To Invest, or Not to Invest …That is the Question! (First of a three part series)

Our economic climate over the last year has really changed…real estate values have tumbled in some instances 30 to 40 per cent, the stock market has taken a hard hit, basic life necessities like food and gasoline have increased in price beyond our wildest dreams, unemployment is at an all time high and credit is tight…times are tough.

In light of what is going on around us, it is important for you to analyze your own personal financial situation and determine the savings, spending and investment direction that makes the most sense for you.   It’s a time to get selfish, determine what is important to you, and adjust your lifestyle accordingly because the days of “having it all” are pretty much over.

Over the last fifty years, the attraction of individuals towards developing an investment portfolio has really increased.  When I was a child, my parents had their savings at a bank, collected interest and thought that “playing the stock market” was only for the very rich.  They knew about economic depression, they lived it and, as a result, had little tolerance for financial risk.

As we watch the volatility of the financial markets around us and the recession/depression trends rearing their ugly head, it is time to get back to the basics and become more conservative in our approach to investing and make sure we are only risking those funds that we can afford to lose.

Believe it or not, there is a huge difference between saving and investing.  Saving is for smaller , near term goals such as a family vacation, a new car or a financial emergency.  It is where you keep cash in a savings account, money market or short-term certificate of deposit where you have little or no risk of losing principal and can have immediate access to your funds.   As you look at your monthly budget of income and fixed expenses, savings comes from the excess …it is the part of your budget where you pay yourself…and until you accomplish this step, investing is totally out of the question.

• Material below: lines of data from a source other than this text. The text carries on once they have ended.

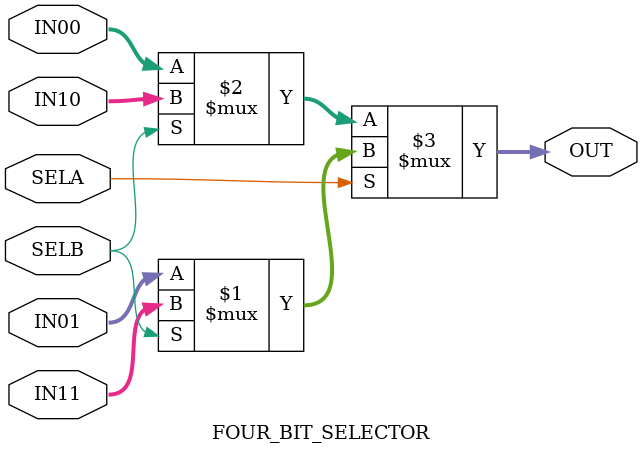
<source format=v>
module FOUR_BIT_SELECTOR(
    input SELA,
    input SELB,
    input [3:0] IN00,
    input [3:0] IN01,
    input [3:0] IN10,
    input [3:0] IN11,
    output [3:0] OUT
);

    assign OUT =  (SELA)? (SELB)? IN11 : IN01 :
                          (SELB)? IN10 : IN00;

endmodule

</source>
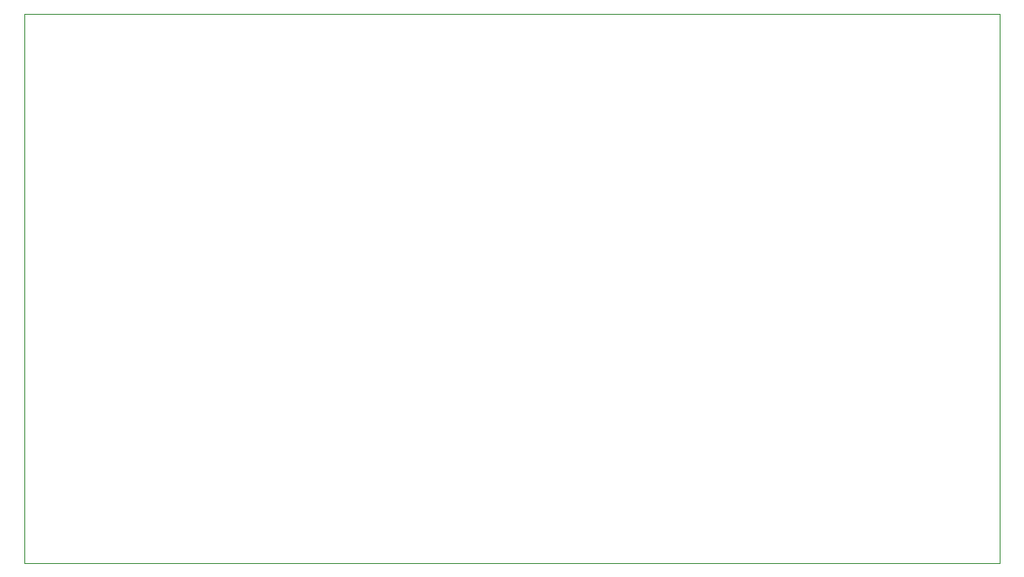
<source format=gbr>
%TF.GenerationSoftware,Altium Limited,Altium Designer,21.2.1 (34)*%
G04 Layer_Color=0*
%FSLAX26Y26*%
%MOIN*%
%TF.SameCoordinates,2E7F18B9-7671-40DC-A7DD-494BE6684AB2*%
%TF.FilePolarity,Positive*%
%TF.FileFunction,Profile,NP*%
%TF.Part,Single*%
G01*
G75*
%TA.AperFunction,Profile*%
%ADD86C,0.001000*%
D86*
X0Y0D02*
Y2106299D01*
X3740157D01*
Y0D01*
X0D01*
%TF.MD5,aae67f2353a96f2f9f61b998e286006e*%
M02*

</source>
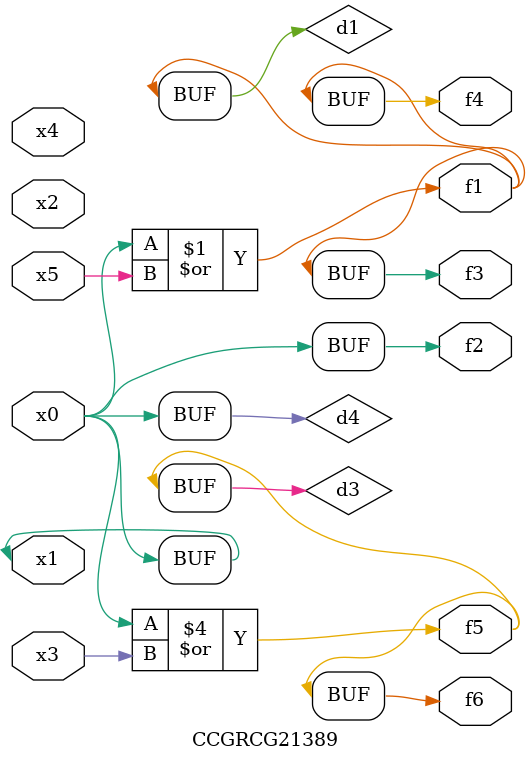
<source format=v>
module CCGRCG21389(
	input x0, x1, x2, x3, x4, x5,
	output f1, f2, f3, f4, f5, f6
);

	wire d1, d2, d3, d4;

	or (d1, x0, x5);
	xnor (d2, x1, x4);
	or (d3, x0, x3);
	buf (d4, x0, x1);
	assign f1 = d1;
	assign f2 = d4;
	assign f3 = d1;
	assign f4 = d1;
	assign f5 = d3;
	assign f6 = d3;
endmodule

</source>
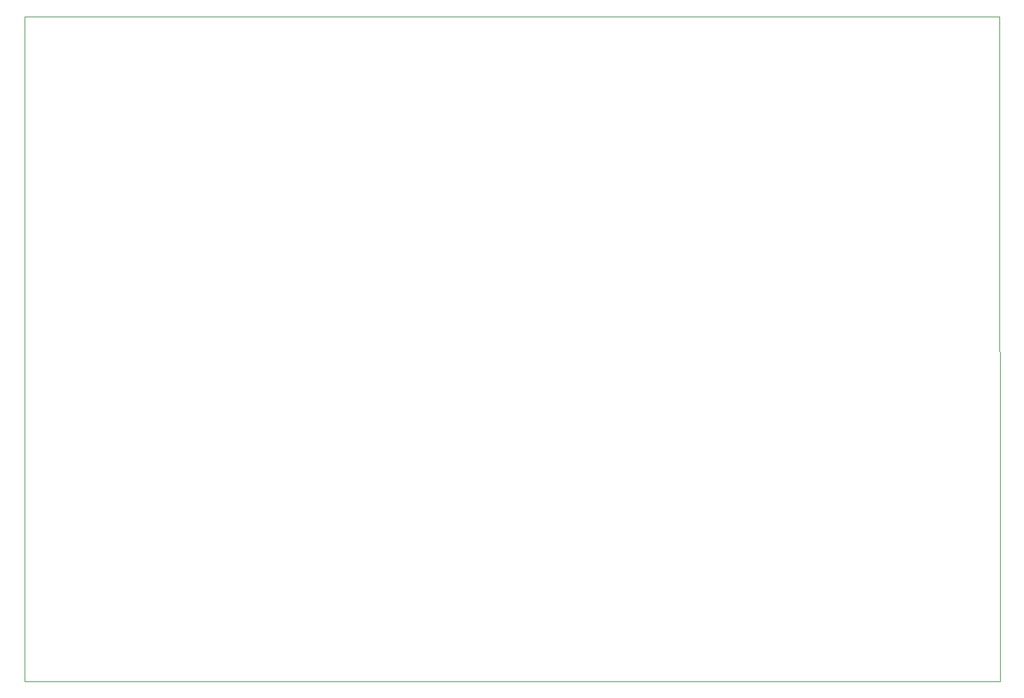
<source format=gbr>
%TF.GenerationSoftware,KiCad,Pcbnew,(6.0.1)*%
%TF.CreationDate,2022-09-20T17:47:08-03:00*%
%TF.ProjectId,HLI-M,484c492d-4d2e-46b6-9963-61645f706362,rev?*%
%TF.SameCoordinates,Original*%
%TF.FileFunction,Paste,Bot*%
%TF.FilePolarity,Positive*%
%FSLAX46Y46*%
G04 Gerber Fmt 4.6, Leading zero omitted, Abs format (unit mm)*
G04 Created by KiCad (PCBNEW (6.0.1)) date 2022-09-20 17:47:08*
%MOMM*%
%LPD*%
G01*
G04 APERTURE LIST*
%TA.AperFunction,Profile*%
%ADD10C,0.050000*%
%TD*%
G04 APERTURE END LIST*
D10*
X189204600Y-113538000D02*
X189179200Y-28854400D01*
X65030000Y-28825500D02*
X65030000Y-113534500D01*
X189179200Y-28854400D02*
X65030000Y-28825500D01*
X65030000Y-113534500D02*
X189204600Y-113538000D01*
M02*

</source>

Although this concept may appear to be pretty elementary, I am always surprised when clients call me, under tremendous financial stress, and they inform me that they are putting away the maximum contribution in their 401k plan at the office.

When money is tight it is very important to put first things first …living a comfortable, stress free life has to take priority.  The good old basics of putting a roof over your head and bread on the table are the essentials that take the lead.  Follow these with health care, modest transportation, and education.

Once all of the basics are covered, then look for savings opportunities…which, at that time, may include retirement savings if you are over the age of 40 and your employer offers a matching program.  Be cautious of the investment products that are offered regarding built in fees and early withdrawal penalties…all of which are pretty common with insurance administered retirement plans.

Buyer beware!  If you have any questions or doubts, contact your financial professional.